Yours truly at the business end of the hose
Insulating behind the lower 4' high course of drywall was relatively easy and gave us a chance to practice our technique.  Insulating behind the second course of drywall up to the 8' level was more challenging.  Not only did I have to hassle with a ladder or a mobile scaffold and, despite using a headlight, visibility into the wall cavity was limited by the 4" space between the 2 x 6 tandem top plates.  However, insulating behind the lower course of drywall gave me confidence that gravity would pull the hulls into all of the nooks and grannies up to the bottom of the top plates.  At that point it was necessary to overfill the wall slightly then reach through the opening between the top plates and manually pack the hulls into the corners under the plates. The amount of dust raised due to the proximity of the ceiling was much worse than it had been with the first course.  I was definitely thankful for the mask and swim goggles and amused later to find hulls between all of the multiple layers clothing that I wore against 40 degree temperatures.

We filled the wall cavities brimming full so that there would be no doubt that the junction between walls and ceilings would be filled uninterruptedly when later the insulation would be blown into the space above the first 4' course of ceiling panels.  By the time the walls were filled, not quite half of the original 768 bags of hulls had been consumed.
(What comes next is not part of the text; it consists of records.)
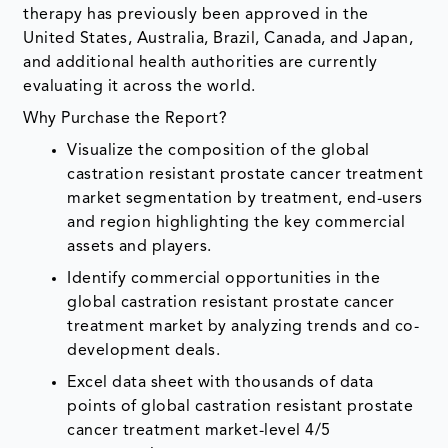
therapy has previously been approved in the
United States, Australia, Brazil, Canada, and Japan,
and additional health authorities are currently
evaluating it across the world.
Why Purchase the Report?
Visualize the composition of the global
castration resistant prostate cancer treatment
market segmentation by treatment, end-users
and region highlighting the key commercial
assets and players.
Identify commercial opportunities in the
global castration resistant prostate cancer
treatment market by analyzing trends and co-
development deals.
Excel data sheet with thousands of data
points of global castration resistant prostate
cancer treatment market-level 4/5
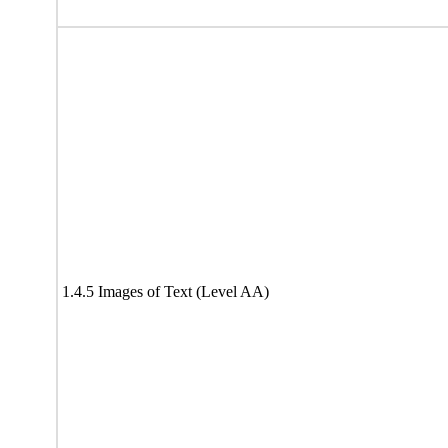
1.4.5 Images of Text (Level AA)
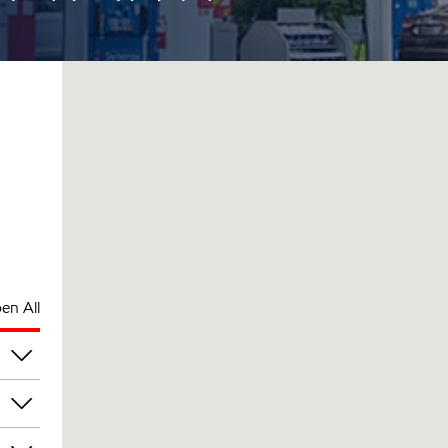
en All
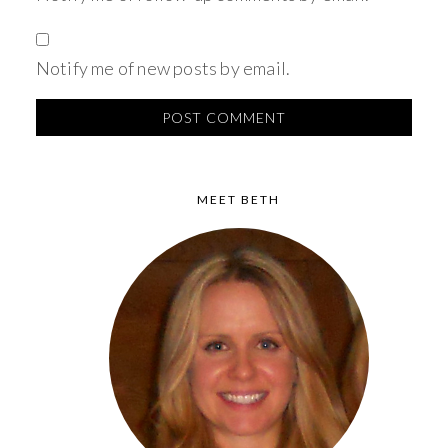
Notify me of new posts by email.
MEET BETH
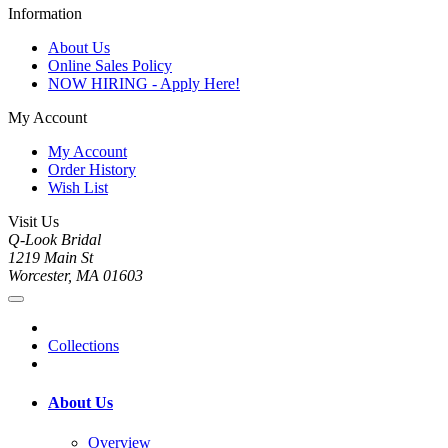
Information
About Us
Online Sales Policy
NOW HIRING - Apply Here!
My Account
My Account
Order History
Wish List
Visit Us
Q-Look Bridal
1219 Main St
Worcester, MA 01603
Collections
About Us
Overview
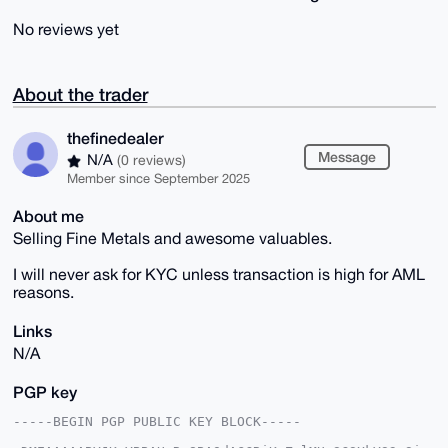
No reviews yet
About the trader
thefinedealer
Message
N/A
(0 reviews)
Member since September 2025
About me
Selling Fine Metals and awesome valuables.
I will never ask for KYC unless transaction is high for AML
reasons.
Links
N/A
PGP key
-----BEGIN PGP PUBLIC KEY BLOCK-----
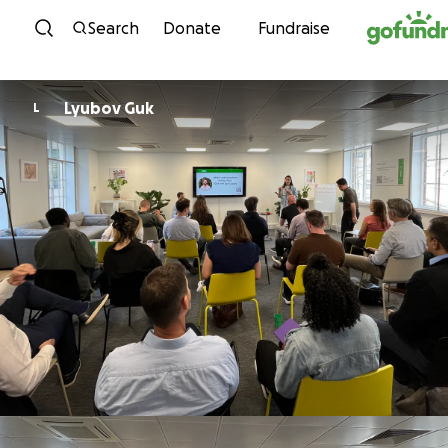
Skip to content
Search
Donate
Fundraise
Lyubov Guk
L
Getting the Ceiling Ready for Insulation

First floor ceiling showing the temporary strips
supporting the weight of the rice hulls until
 they can be replaced by definitive trim boards.
In the chart comparing rice hulls with cellulose insulation in the previous post, I pointed out that the rice hulls, at nearly three times the weight of cellulose and at a depth of 18", might cause the ceiling drywall to pull loose from its screws if installed directly to the roof trusses unassisted.  So I decided to kill two birds with one stone -- add support while creating an architectural feature that we had been considering in any case.

For all of the ceilings in the main rooms, upstairs and down, the esthetic effect that we had been contemplating was a 4' x 4' grid pattern comprising 1 x 6 trim boards wide enough to cover the beveled edges of adjacent drywall panels.  To that end, we installed the drywall in the usual manner with screw spacing a little closer than normal.   As a temporary support measure, we added 3/4" x 2" strips screwed through the drywall and into the trusses.  They were less than 4' long so as not to interfere with the east-west final trim pieces that will run perpendicular to the trusses, be screwed or nailed to the trusses and cover the seams between drywall panels in lieu of taping.  The plan is to remove the temporary strips when the final longitudinal trim is in place then replace them with the trim pieces that complete the grid pattern.  

Installing the Ceiling Drywall

First floor ceiling bays being filled with rice hulls
as seen through the second floor wall.
For the ceilings on both floors, we hung only one course of drywall next to the wall then insulated it in order to be sure that the junction between walls and ceilings was thoroughly filled and compacted with hulls.  We found that the blower did not shoot the hulls with enough force and sufficient distance for us to insulate with confidence more than one course at once so we stuck with doing each course separately.  The highest part of the first floor cathedral ceiling was filled by reaching through the second story wall, as seen in the nearby photo.  The highest part of the second story ceiling -- the last space to be insulated -- was our biggest challenge due to limited access.  We switched to installing the last course of drywall one 4' x 4' panel at a time starting at the southwest corner and proceeding to the southeast corner.  That way, we were in better position to blend the insulation with that already in the wall despite having to work crossways of the trusses instead with them as was possible with the rest of the ceilings.